Get on board with accessible design or lose sales, warns expert

Accessible kitchen design expert Adam Thomas has encouraged KBB retailers to get to grips with inclusive and universal design or risk losing sales.

In the UK, one-in-five people have a disability, and Thomas believes that all KBB retailers need to understand how to design kitchens and bathrooms for a range of disabilities and how to respectfully discuss their unique requirements with customers.

Thomas warns retailers that they need to learn about accessible design, or customers will go elsewhere. He said: “Do you want to lose 20% of your market and see them go to a retailer down the road that does offer a service that makes them feel comfortable and understood?”

The conversation in the industry about accessible, universal and multigenerational design has grown substantially in the past few years. However, Thomas believes that there is still a lack of confidence among retailers to ask the right questions.

He said: “I always come back to this – the problems are always about training, knowledge and understanding. If you don’t know the right questions to ask, how are you going to get the right answers and design the right kitchens?”

Thomas is currently moving towards the term ‘universal’ design rather than accessible, as it is more inclusive. Accessible design caters for specific disabilities, but creating universal creates spaces means anyone can use them. A concept that is especially true in multigenerational households where the one design has to be suitable for all ages and abilities.

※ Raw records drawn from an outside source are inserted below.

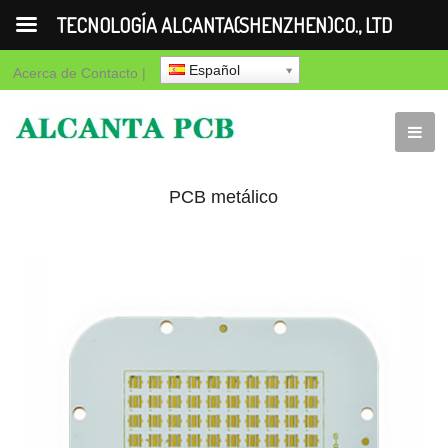
TECNOLOGÍA ALCANTA(SHENZHEN)CO., LTD
Español
Acerca de
Contacto
|
PCB metálico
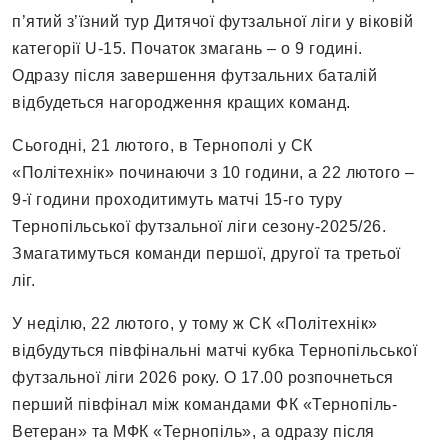
п’ятий з’їзний тур Дитячої футзальної ліги у віковій
категорії U-15. Початок змагань – о 9 годині.
Одразу після завершення футзальних баталій
відбудеться нагородження кращих команд.
Сьогодні, 21 лютого, в Тернополі у СК
«Політехнік» починаючи з 10 години, а 22 лютого –
9-ї години проходитимуть матчі 15-го туру
Тернопільської футзальної ліги сезону-2025/26.
Змагатимуться команди першої, другої та третьої
ліг.
У неділю, 22 лютого, у тому ж СК «Політехнік»
відбудуться півфінальні матчі кубка Тернопільської
футзальної ліги 2026 року. О 17.00 розпочнеться
перший півфінал між командами ФК «Тернопіль-
Ветеран» та МФК «Тернопіль», а одразу після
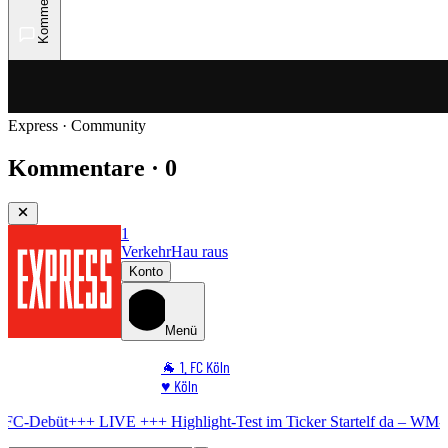
Kommentare
Express · Community
Kommentare · 0
1
Verkehr
Hau raus
Konto
Menü
🐐 1. FC Köln
♥️ Köln
⭐ Promi
LIVE +++
Highlight-Test im Ticker
Startelf da – WM-Star gibt FC-Deb
🏆 Sport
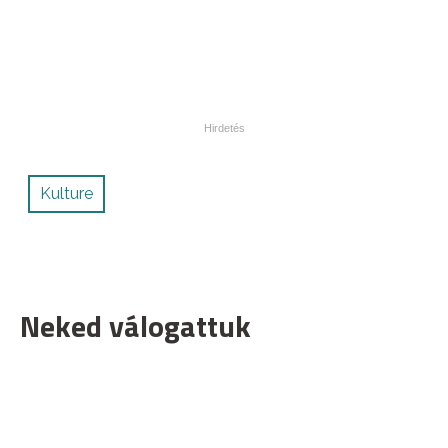
Kulture
Neked válogattuk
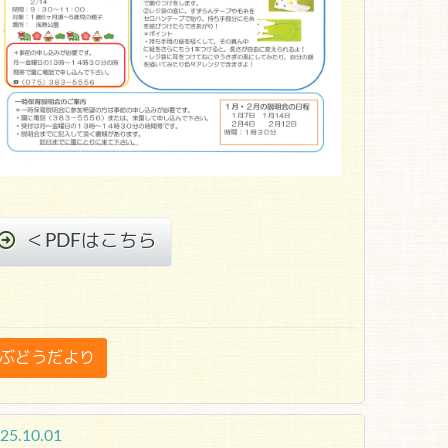
＜PDFはこちら
ぶどうだより
25.10.01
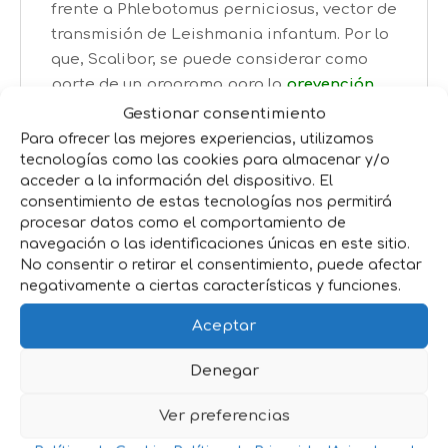
frente a Phlebotomus perniciosus, vector de
transmisión de Leishmania infantum. Por lo
que, Scalibor, se puede considerar como
parte de un programa para la
prevención
de la infección de Leishmaniosis
.
Gestionar consentimiento
Para ofrecer las mejores experiencias, utilizamos
Características:
tecnologías como las cookies para almacenar y/o
acceder a la información del dispositivo. El
Único collar con una eficacia repelente
consentimiento de estas tecnologías nos permitirá
frente al flebotomo
de hasta el 98 %
procesar datos como el comportamiento de
durante 12 meses de forma persistente
navegación o las identificaciones únicas en este sitio.
No consentir o retirar el consentimiento, puede afectar
con un solo collar*
negativamente a ciertas características y funciones.
Adaptado a las actuales condiciones
climatológicas.
Aceptar
Efecto repelente
(antialimentación) frente
Denegar
al flebotomo, por lo que puede usarse
como parte de un programa de
Ver preferencias
prevención frente a la leishmaniosis.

Thomas explained: “You can design a kitchen that works for a wheelchair user, but no one else can use it. That is not a good universal design. What makes it good is a kitchen that a wheelchair user can use, but that a non-disabled person can use just as easily.

“You cannot have multigenerational design without being universal. If you design something that is accessible, then by its very nature, it is multigenerational.

“I don’t care what we call this market – multigenerational, accessible or universal – as long as we have an industry that can design for everyone. If we have an industry that understands and designs for everyone, then that is the important thing, and it doesn’t marginalise any particular group.”